* **Task directions**:
Repeat the whole listing word for word, skipping pictures.

* **Raw data**:
● ● ● ● ●
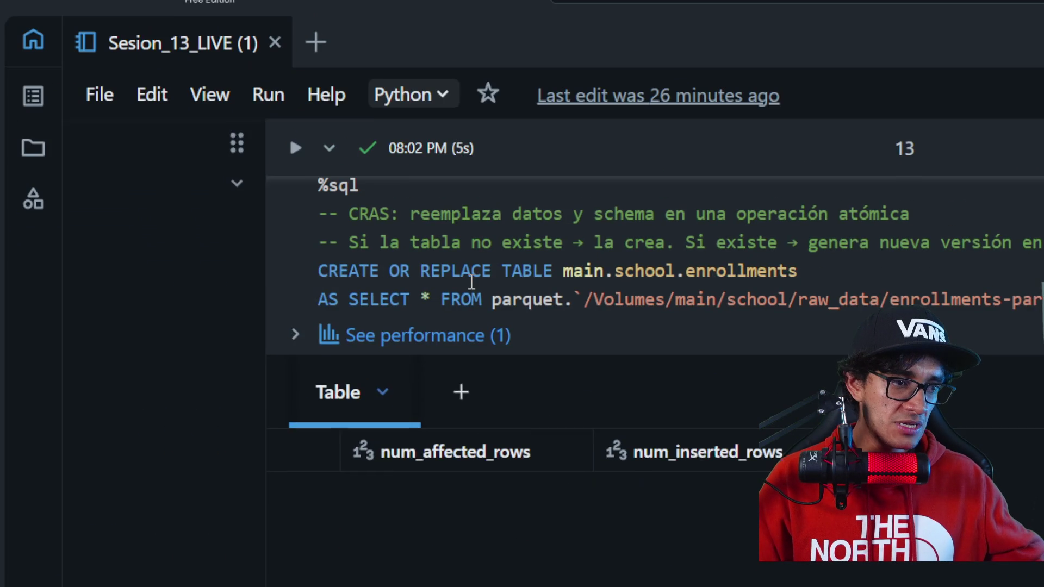
drag(369, 297, 554, 299)
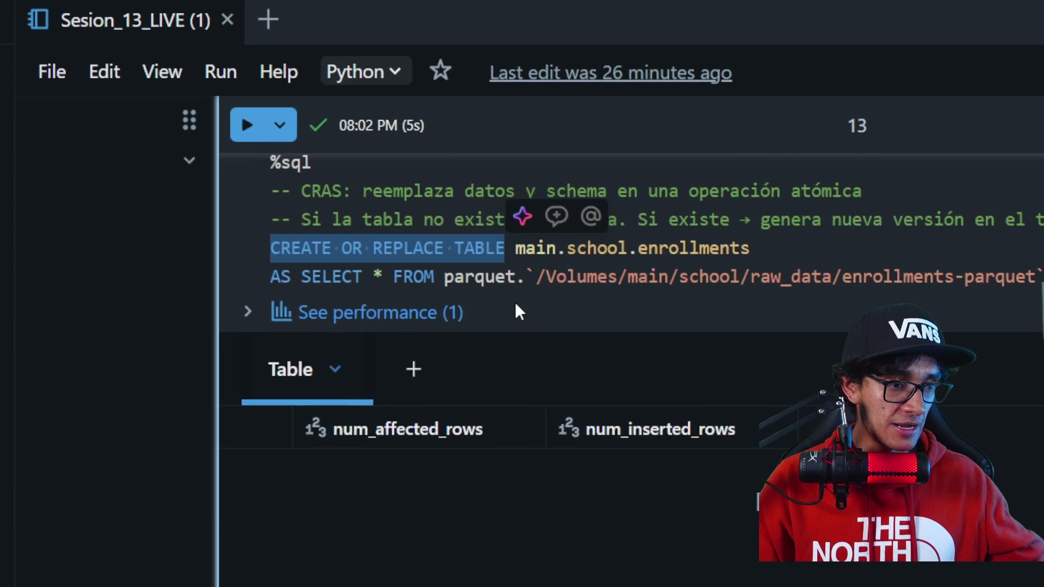
- Scroll past the Time Travel note down to the 1b. INSERT OVERWRITE section
scroll(544, 308, down, 2)
scroll(546, 310, down, 5)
● ● ● ● ●
* **Task solution**:
drag(369, 297, 554, 299)
- Scroll past the Time Travel note down to the 1b. INSERT OVERWRITE section
scroll(544, 308, down, 2)
scroll(546, 310, down, 5)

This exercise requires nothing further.